Inaugural Poet Amanda Gorman is an LA Native
Joe Biden and Kamala Harris’ inauguration was a star-studded event, featuring some of the country’s hottest musicians. But it was the performance of 22-year-old poet, Amanda Gorman, that left the nation abuzz.
Gorman is the youngest poet laureate to ever recite the inaugural poem (you can read the poem she read, The Hill We Climb, here). She’s a woman of color with roots in Southern California. The daughter of a teacher, she attended private school in Santa Monica and was named the Youth Poet Laureate of Los Angeles when she was just 16. She graduated from Harvard University as a member of Phi Beta Kappa.
“Amanda Gorman showcased the very best of LA and our nation yesterday,” the Mayors Fund for Los Angeles tweeted. “Her path to the inaugural podium was paved in part by a local non-profit, @WriteGirlLA. Congratulations to Amanda and to all those in our city who help our youth to soar.”
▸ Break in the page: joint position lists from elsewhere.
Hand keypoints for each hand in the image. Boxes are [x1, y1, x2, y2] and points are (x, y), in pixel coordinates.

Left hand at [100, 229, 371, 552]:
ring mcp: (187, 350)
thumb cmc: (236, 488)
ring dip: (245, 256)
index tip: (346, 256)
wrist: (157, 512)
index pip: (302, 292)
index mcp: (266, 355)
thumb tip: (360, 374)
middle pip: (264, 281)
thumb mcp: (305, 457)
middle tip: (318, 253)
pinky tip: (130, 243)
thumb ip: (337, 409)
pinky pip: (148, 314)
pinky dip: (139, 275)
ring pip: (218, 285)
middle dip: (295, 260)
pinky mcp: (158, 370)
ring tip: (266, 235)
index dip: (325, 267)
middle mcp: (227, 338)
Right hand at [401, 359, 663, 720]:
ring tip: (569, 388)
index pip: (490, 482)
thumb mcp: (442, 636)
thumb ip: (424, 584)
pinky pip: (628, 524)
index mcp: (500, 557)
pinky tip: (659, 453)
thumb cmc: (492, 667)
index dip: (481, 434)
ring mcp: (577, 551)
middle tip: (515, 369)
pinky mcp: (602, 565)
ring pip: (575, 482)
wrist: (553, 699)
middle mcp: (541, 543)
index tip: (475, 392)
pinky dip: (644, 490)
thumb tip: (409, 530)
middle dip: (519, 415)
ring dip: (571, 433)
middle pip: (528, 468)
Gorman’s rise to stardom is a high mark for young women of color. Her story is also an inspirational one for students with special needs. Gorman suffered from a speech impediment caused by an auditory processing disorder as a child. She told the Los Angeles Times she thinks the disorder contributed to her incredible language and writing skills.
“When you have to teach yourself how to say sounds, when you have to be highly concerned about pronunciation, it gives you a certain awareness of sonics, of the auditory experience,” she said.
Gorman’s show-stopping performance wasn’t the only affirmation on display for those with varying abilities. For the Pledge of Allegiance, Fire Captain Andrea Hall signed the words in American Sign Language as she spoke — a first for a presidential inauguration. President Biden himself famously worked to overcome a stutter at a young age.
The representation of special needs individuals at the inauguration is significant. According to the National Institute on Deafness and Other Communication Disorders, almost 1 in 12 (7.7%) of U.S. children aged 3-17 has a disorder related to speech, language, voice, or swallowing.